I Master di formazione per “programmatori di progetto” hanno quindi l’obiettivo di contribuire alla qualità degli interventi immettendo nei processi di trasformazione una nuova figura professionale, esperta nella messa a punto della fase propedeutica al progetto, dove informazioni di ogni tipo vengono raccolte e strutturate al fine di innescare processi creativi. In questo senso è essenziale che i “programmi di progetto” siano particolarmente attenti ad aprire al confronto fra una pluralità di soluzioni alternative.
Con opportune collaborazioni, sinergie e disponibilità di risorse, alla qualifica di “programmatore di progetto” si potrebbe successivamente pervenire tramite didattica on-line.

RETE DI TESI E RICERCHE
D'INTESA CON ISTITUZIONI ITALIANE ED EUROPEE

Nell’ Enciclopedia dell’Enaudi del 1984 -una sorta di nuovo testamento del sapere contemporaneo organizzato ‘a reti’ rispetto alla bibbia dei saperi organizzati per discipline- tra i quasi seicento lemmi non compaiono né l’ecologia né l’architettura.
L’ecologia però è ripresa in 40 lemmi che vanno da alimentazione, ambiente, animale fino a vegetale, villaggio, vincolo, vita, passando attraverso città, civiltà, coltivazione… organismo, organizzazione, paesaggio… regione, risorse… terra, territorio. Analogamente, 32 lemmi per l’architettura che è rappresentata da arti, attribuzione, avanguardia fino a territorio, villaggio, visione, passando attraverso bello, città, colore…. ornamento, paesaggio… progetto, retorica, ritmo. Con tutta evidenza, paesaggio e territorio sono solo alcuni dei tanti lemmi comuni a ecologia e architettura. Perciò, non è utile né sufficiente perimetrare le discipline, ma navigare tra di esse con percorsi apparentemente labirintici ma in realtà rigorosamente organizzati tra temi portanti e temi importanti.
Questo metodo mette in evidenza i concetti fondamentali che animano i discorsi contemporanei, organizza il sapere e rinunzia alla conoscenza come magazzino di cognizioni. Le discipline, l’antico sapere per discipline, non vengono eliminate ma sottratte alla loro autonomia e collocate su una rete di conoscenze. Questi sono i principi fondamentali che organizzano il lavoro di ricerca all’interno del progetto “Alfabetizzazione all’ecologia ed alla qualità dell’architettura” per la sua estensione alla ricerca di livello universitario.
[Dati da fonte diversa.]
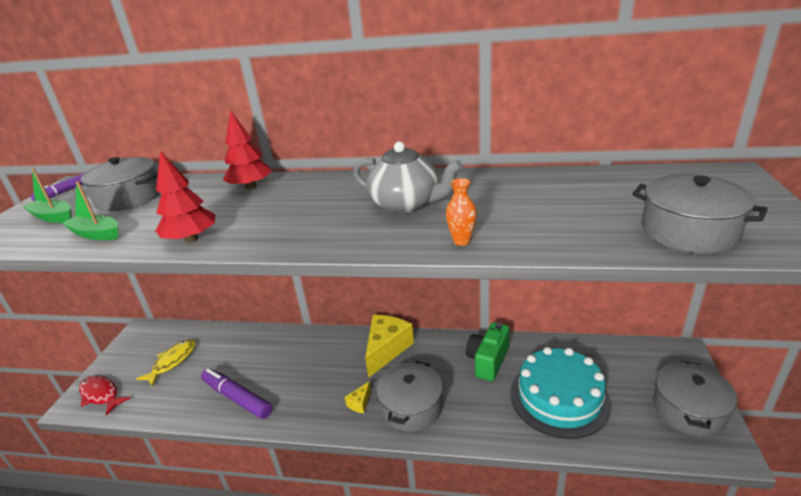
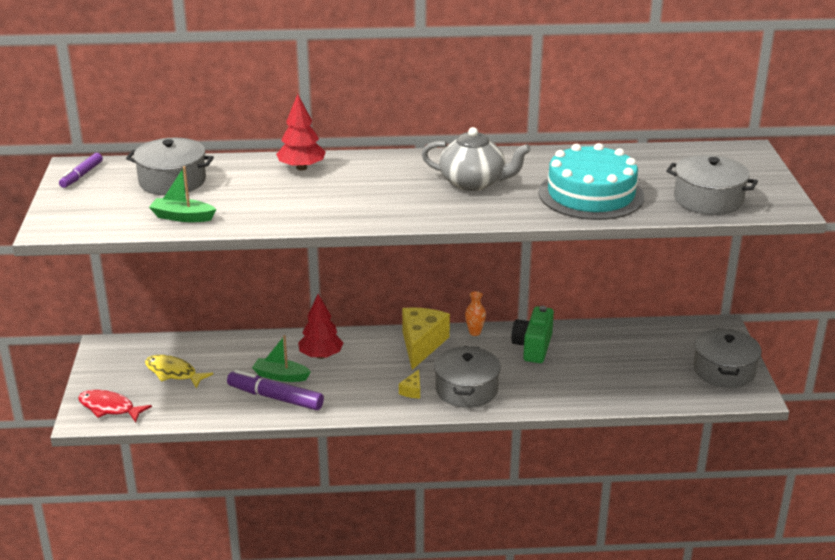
camera: 15 degrees left, 0 degrees up
green boat [22,168,71,223] -> green boat moved to [252,335,311,382]
yellow fish [136,339,195,386] -> yellow fish turned 75 degrees counterclockwise [145,355,213,388]
red tree [155,151,215,243] -> red tree moved to [298,294,344,359]
orange vase [446,178,477,246] -> orange vase moved to [465,291,486,336]
turquoise cake [510,347,611,439] -> turquoise cake moved to [539,143,644,220]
Il terzo livello della formazione - quello che riguarda dottorati, scuole di specializzazione e master – è senza dubbio quello più idoneo, perché consente appunto l’integrazione di più saperi che i primi due livelli (lauree triennali e specialistiche) non prevedono per comprensibili ragioni legate alla formazione di base.
I luoghi di svolgimento di questa sperimentazione formativa non possono che essere i centri -dipartimenti universitari, istituti di ricerca, scuole superiori private di alta formazione, ma anche istituzioni culturali accreditate dalla comunità scientifica- che già lavorano da anni sui temi dell’ecologia e della qualità dell’architettura e rinunzino alla pretesa di avanzare primati disciplinari o gerarchie di saperi.
Già l’attuale normativa dei dottorati di ricerca consente intese tra più dipartimenti, più atenei e protocolli con enti e istituzioni esterne. La riforma Gelmini amplia queste possibilità. Si tratta di cogliere al meglio una felice congruenza tra normativa di riferimento e volontà di delineare nuove espansioni di senso e di ruolo per l’ecologia e l’architettura.